Activity:
Output each entry exactly; skip nothing.

#####

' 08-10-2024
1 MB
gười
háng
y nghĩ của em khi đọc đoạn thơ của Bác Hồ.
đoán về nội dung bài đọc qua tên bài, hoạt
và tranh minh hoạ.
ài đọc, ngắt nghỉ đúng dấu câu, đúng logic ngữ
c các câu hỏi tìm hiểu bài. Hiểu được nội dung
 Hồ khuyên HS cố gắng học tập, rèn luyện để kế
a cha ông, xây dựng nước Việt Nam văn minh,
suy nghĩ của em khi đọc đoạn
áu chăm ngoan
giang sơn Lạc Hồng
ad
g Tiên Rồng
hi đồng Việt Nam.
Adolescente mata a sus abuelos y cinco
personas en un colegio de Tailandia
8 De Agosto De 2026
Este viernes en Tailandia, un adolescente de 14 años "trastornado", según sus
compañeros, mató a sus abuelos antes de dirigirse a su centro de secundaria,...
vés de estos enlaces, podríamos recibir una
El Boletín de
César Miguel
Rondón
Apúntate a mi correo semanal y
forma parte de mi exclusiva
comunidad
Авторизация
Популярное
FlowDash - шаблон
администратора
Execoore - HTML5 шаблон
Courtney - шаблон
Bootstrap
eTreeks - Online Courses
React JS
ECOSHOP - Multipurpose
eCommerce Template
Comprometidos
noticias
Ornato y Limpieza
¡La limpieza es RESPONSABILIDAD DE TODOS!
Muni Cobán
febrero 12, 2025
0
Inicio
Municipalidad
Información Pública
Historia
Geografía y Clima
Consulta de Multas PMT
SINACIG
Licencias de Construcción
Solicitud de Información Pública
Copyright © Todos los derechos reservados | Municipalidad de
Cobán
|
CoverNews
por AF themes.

#####

Task answer:
' 08-10-2024
1 MB
gười
háng
y nghĩ của em khi đọc đoạn thơ của Bác Hồ.
đoán về nội dung bài đọc qua tên bài, hoạt
và tranh minh hoạ.
ài đọc, ngắt nghỉ đúng dấu câu, đúng logic ngữ
c các câu hỏi tìm hiểu bài. Hiểu được nội dung
 Hồ khuyên HS cố gắng học tập, rèn luyện để kế
a cha ông, xây dựng nước Việt Nam văn minh,
suy nghĩ của em khi đọc đoạn
áu chăm ngoan
giang sơn Lạc Hồng
ad
g Tiên Rồng
hi đồng Việt Nam.
Adolescente mata a sus abuelos y cinco
personas en un colegio de Tailandia
8 De Agosto De 2026
Este viernes en Tailandia, un adolescente de 14 años "trastornado", según sus
compañeros, mató a sus abuelos antes de dirigirse a su centro de secundaria,...
vés de estos enlaces, podríamos recibir una
El Boletín de
César Miguel
Rondón
Apúntate a mi correo semanal y
forma parte de mi exclusiva
comunidad
Авторизация
Популярное
FlowDash - шаблон
администратора
Execoore - HTML5 шаблон
Courtney - шаблон
Bootstrap
eTreeks - Online Courses
React JS
ECOSHOP - Multipurpose
eCommerce Template
Comprometidos
noticias
Ornato y Limpieza
¡La limpieza es RESPONSABILIDAD DE TODOS!
Muni Cobán
febrero 12, 2025
0
Inicio
Municipalidad
Información Pública
Historia
Geografía y Clima
Consulta de Multas PMT
SINACIG
Licencias de Construcción
Solicitud de Información Pública
Copyright © Todos los derechos reservados | Municipalidad de
Cobán
|
CoverNews
por AF themes.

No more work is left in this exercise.